STATED PROBLEM 1:
Reproduce, word for word, everything in the blog post on personality types from "Sunday, December 11, 2011" down to "a wild ramble.".

EXTRACTED TEXT:
-----
Sunday, December 11, 2011

Bigger Life - the sequel

In recent blog posts, we have been discussing personality types and communication styles. It has been an area of tremendous interest for me, for reasons I’ll explain soon, but I’ve also had conflicting thoughts about it, which is why I have been wanting to write a post about it for over a month but managed to tie myself in knots before even starting. Now that the genie is out of the bottle, I’ve decided to communicate my remaining thoughts on the matter, even if it takes us on a wild ramble.

I first came across personality type classifications in a training course I took at work many years ago. The model they used was the Myers-Briggs system, a rather elegant classification that used four ‘dichotomies’, each with two possible values, yielding a total of 16 personality types, represented by four letters, like ESTP, INTP, etc. (see HERE for details). I think I came out as an INTP at first, and the resulting profile described me fairly well. But after getting deeper into it, I decided to take the test again, and answering a couple questions differently made me come out an ESTP, and that profile didn’t seem too far off either. So that kinda diluted my enthusiasm for it. Also sixteen was way too many types to be able to remember and use in day-to-day life. But it had certainly aroused in me an interest in and desire to understand other people and how to work better with all kinds of people. Because back then – this is almost 20 years ago now – I used to find myself completely at sea when working with people, compared to which working with machinery and computers (as an engineer) was so much more predictable and comfortable. There were just so many people in my family, friends, acquaintances, co-workers, and so many instances, where their behavior would be completely mystifying.
-----
ITEMS:
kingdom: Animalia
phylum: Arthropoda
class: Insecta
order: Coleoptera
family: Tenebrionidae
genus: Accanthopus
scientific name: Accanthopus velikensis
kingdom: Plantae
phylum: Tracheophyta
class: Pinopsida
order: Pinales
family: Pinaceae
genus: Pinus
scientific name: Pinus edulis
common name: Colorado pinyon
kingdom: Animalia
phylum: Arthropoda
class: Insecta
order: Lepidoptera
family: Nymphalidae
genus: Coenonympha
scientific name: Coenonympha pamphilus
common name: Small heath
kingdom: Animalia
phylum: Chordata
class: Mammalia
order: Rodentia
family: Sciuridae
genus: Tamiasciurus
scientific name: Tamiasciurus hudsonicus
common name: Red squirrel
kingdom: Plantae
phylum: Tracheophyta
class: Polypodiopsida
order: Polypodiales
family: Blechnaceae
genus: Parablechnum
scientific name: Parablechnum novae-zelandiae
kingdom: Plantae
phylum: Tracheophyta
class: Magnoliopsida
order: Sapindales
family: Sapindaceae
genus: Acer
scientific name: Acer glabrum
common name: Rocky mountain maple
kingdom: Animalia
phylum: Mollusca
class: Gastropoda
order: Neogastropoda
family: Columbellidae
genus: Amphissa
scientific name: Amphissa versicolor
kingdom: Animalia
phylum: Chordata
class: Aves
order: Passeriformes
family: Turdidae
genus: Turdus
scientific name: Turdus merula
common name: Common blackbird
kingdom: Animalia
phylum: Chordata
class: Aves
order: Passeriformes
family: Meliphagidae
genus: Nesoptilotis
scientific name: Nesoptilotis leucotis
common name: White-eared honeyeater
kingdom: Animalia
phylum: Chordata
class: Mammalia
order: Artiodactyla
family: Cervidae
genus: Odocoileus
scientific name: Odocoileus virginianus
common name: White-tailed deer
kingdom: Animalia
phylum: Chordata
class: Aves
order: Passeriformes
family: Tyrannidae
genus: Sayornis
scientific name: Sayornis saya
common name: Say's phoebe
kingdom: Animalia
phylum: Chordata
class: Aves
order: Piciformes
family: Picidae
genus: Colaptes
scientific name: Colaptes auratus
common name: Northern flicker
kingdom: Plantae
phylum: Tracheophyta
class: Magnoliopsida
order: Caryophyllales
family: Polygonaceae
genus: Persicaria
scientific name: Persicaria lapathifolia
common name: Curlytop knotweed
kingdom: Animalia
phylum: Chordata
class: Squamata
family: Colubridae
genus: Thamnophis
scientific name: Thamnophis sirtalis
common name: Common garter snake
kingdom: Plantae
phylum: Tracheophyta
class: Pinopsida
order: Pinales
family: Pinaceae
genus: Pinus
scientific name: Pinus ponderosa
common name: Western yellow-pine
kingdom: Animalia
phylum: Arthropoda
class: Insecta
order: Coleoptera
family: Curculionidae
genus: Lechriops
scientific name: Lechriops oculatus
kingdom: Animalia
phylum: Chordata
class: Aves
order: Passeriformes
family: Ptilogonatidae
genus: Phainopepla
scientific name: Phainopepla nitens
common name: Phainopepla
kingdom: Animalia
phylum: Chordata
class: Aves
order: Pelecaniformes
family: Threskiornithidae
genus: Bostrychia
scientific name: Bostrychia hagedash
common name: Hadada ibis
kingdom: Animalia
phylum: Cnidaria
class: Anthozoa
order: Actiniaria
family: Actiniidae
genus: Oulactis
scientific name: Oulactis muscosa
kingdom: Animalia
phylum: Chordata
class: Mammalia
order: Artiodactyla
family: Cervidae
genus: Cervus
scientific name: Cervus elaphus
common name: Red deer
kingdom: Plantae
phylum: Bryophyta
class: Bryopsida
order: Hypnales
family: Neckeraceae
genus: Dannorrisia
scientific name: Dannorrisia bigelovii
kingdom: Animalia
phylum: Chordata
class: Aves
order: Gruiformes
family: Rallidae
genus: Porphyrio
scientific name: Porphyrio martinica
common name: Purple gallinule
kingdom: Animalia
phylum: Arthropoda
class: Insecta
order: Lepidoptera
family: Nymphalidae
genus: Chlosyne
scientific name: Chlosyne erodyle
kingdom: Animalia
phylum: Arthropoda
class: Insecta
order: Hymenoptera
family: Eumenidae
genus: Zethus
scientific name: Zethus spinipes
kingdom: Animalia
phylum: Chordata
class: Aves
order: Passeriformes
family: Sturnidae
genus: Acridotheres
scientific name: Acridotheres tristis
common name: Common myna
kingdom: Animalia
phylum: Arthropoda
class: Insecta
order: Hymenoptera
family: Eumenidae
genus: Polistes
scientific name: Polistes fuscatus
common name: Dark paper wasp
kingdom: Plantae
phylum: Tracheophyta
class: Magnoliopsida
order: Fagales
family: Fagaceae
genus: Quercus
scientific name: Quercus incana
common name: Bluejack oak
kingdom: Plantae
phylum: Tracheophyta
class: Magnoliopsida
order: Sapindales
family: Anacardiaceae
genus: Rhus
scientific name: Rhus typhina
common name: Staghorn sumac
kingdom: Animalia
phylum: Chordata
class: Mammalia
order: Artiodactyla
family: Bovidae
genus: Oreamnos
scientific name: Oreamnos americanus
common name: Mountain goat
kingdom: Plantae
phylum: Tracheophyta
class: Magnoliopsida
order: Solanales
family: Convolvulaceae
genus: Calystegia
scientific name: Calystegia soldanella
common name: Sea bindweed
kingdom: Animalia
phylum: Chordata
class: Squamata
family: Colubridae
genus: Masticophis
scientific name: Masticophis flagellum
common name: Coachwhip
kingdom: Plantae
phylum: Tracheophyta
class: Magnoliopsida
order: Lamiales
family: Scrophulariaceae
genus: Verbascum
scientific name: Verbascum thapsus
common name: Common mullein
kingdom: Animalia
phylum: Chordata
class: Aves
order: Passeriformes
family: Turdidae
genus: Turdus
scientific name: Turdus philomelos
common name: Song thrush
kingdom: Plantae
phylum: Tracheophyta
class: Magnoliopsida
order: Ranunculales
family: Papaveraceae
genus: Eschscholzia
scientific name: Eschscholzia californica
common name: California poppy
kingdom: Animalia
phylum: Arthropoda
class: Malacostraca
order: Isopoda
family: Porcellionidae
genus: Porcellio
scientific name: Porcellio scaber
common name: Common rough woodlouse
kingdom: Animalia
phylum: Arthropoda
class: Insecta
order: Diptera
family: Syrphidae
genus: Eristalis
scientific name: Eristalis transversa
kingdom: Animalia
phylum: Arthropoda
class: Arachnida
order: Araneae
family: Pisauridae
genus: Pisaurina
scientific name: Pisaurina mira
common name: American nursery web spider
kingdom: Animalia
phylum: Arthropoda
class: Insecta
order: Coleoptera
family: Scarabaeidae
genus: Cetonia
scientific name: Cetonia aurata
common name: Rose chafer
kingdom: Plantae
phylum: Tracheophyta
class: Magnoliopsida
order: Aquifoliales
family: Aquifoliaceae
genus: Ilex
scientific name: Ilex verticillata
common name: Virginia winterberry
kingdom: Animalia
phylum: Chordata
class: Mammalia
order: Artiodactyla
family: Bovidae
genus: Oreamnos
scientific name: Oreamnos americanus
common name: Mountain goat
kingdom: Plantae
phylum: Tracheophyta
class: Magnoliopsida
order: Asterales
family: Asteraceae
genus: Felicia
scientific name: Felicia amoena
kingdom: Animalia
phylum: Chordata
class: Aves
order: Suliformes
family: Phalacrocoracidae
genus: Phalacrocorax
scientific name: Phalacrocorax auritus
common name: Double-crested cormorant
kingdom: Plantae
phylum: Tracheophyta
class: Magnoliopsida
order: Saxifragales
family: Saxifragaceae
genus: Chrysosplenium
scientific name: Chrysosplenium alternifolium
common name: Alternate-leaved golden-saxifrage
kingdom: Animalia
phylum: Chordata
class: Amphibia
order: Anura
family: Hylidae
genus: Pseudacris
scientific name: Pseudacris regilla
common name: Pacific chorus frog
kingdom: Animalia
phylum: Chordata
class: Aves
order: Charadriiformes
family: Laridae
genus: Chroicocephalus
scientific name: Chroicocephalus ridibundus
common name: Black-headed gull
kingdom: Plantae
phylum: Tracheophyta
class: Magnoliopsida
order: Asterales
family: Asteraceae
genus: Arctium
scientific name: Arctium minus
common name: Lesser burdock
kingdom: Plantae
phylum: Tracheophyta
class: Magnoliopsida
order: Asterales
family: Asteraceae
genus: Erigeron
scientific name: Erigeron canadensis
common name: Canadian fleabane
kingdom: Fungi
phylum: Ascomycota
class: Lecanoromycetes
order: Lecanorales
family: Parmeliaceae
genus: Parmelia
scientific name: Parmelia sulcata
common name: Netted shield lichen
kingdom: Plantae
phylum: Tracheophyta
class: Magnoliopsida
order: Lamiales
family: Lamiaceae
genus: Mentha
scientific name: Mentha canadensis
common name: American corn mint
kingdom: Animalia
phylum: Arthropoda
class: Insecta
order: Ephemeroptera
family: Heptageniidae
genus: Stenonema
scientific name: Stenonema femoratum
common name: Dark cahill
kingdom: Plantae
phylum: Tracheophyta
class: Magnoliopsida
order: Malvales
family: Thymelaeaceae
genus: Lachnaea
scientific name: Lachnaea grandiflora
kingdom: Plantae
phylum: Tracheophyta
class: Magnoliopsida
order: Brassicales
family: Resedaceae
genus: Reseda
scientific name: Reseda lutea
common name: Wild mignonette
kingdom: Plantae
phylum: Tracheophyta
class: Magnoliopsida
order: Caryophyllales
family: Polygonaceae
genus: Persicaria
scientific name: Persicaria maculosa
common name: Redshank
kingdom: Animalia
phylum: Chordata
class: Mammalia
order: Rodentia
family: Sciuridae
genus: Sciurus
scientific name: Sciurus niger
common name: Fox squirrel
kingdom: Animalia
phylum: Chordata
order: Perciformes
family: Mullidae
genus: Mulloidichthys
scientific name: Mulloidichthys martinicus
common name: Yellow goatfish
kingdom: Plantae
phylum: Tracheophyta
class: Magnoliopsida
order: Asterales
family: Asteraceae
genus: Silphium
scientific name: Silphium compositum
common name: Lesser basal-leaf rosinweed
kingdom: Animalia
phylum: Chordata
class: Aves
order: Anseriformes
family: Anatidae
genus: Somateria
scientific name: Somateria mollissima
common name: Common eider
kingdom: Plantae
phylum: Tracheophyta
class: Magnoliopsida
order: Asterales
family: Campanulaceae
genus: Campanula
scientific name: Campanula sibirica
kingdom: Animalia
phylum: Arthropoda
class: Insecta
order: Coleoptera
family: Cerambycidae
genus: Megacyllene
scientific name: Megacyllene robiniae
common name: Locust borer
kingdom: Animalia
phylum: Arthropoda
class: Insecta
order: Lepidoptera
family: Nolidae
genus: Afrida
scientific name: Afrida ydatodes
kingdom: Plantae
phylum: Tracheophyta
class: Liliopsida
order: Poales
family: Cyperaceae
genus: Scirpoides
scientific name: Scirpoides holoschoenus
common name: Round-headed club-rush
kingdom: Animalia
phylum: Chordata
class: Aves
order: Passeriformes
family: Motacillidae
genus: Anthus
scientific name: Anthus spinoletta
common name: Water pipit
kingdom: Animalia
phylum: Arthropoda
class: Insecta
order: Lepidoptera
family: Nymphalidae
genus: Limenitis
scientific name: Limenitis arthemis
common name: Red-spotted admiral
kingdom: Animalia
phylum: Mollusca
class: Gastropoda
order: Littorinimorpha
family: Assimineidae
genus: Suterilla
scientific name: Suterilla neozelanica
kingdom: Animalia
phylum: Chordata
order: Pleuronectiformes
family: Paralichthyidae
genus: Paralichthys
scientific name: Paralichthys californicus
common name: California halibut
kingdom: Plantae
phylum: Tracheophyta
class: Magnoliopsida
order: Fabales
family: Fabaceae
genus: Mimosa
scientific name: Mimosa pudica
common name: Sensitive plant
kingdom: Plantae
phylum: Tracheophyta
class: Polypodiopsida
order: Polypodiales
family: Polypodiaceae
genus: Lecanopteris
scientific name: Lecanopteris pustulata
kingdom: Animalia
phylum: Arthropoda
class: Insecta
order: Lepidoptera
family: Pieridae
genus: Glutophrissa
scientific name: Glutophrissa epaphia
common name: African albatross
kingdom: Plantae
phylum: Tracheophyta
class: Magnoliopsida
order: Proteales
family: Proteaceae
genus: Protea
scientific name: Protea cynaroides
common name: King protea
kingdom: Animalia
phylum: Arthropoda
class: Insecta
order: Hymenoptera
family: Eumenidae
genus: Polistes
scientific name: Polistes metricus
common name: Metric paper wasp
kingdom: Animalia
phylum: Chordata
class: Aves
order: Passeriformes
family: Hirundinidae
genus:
-----
STATED PROBLEM 2:
Turn everything in the records from the line containing "family: Proteaceae" down to the end of the records into a numbered list, skipping any blank lines.

COMPLETE ANSWER 1:
Sunday, December 11, 2011

Bigger Life - the sequel

In recent blog posts, we have been discussing personality types and communication styles. It has been an area of tremendous interest for me, for reasons I’ll explain soon, but I’ve also had conflicting thoughts about it, which is why I have been wanting to write a post about it for over a month but managed to tie myself in knots before even starting. Now that the genie is out of the bottle, I’ve decided to communicate my remaining thoughts on the matter, even if it takes us on a wild ramble.

COMPLETE ANSWER 2:
1. family: Proteaceae
2. genus: Protea
3. scientific name: Protea cynaroides
4. common name: King protea
5. kingdom: Animalia
6. phylum: Arthropoda
7. class: Insecta
8. order: Hymenoptera
9. family: Eumenidae
10. genus: Polistes
11. scientific name: Polistes metricus
12. common name: Metric paper wasp
13. kingdom: Animalia
14. phylum: Chordata
15. class: Aves
16. order: Passeriformes
17. family: Hirundinidae
18. genus:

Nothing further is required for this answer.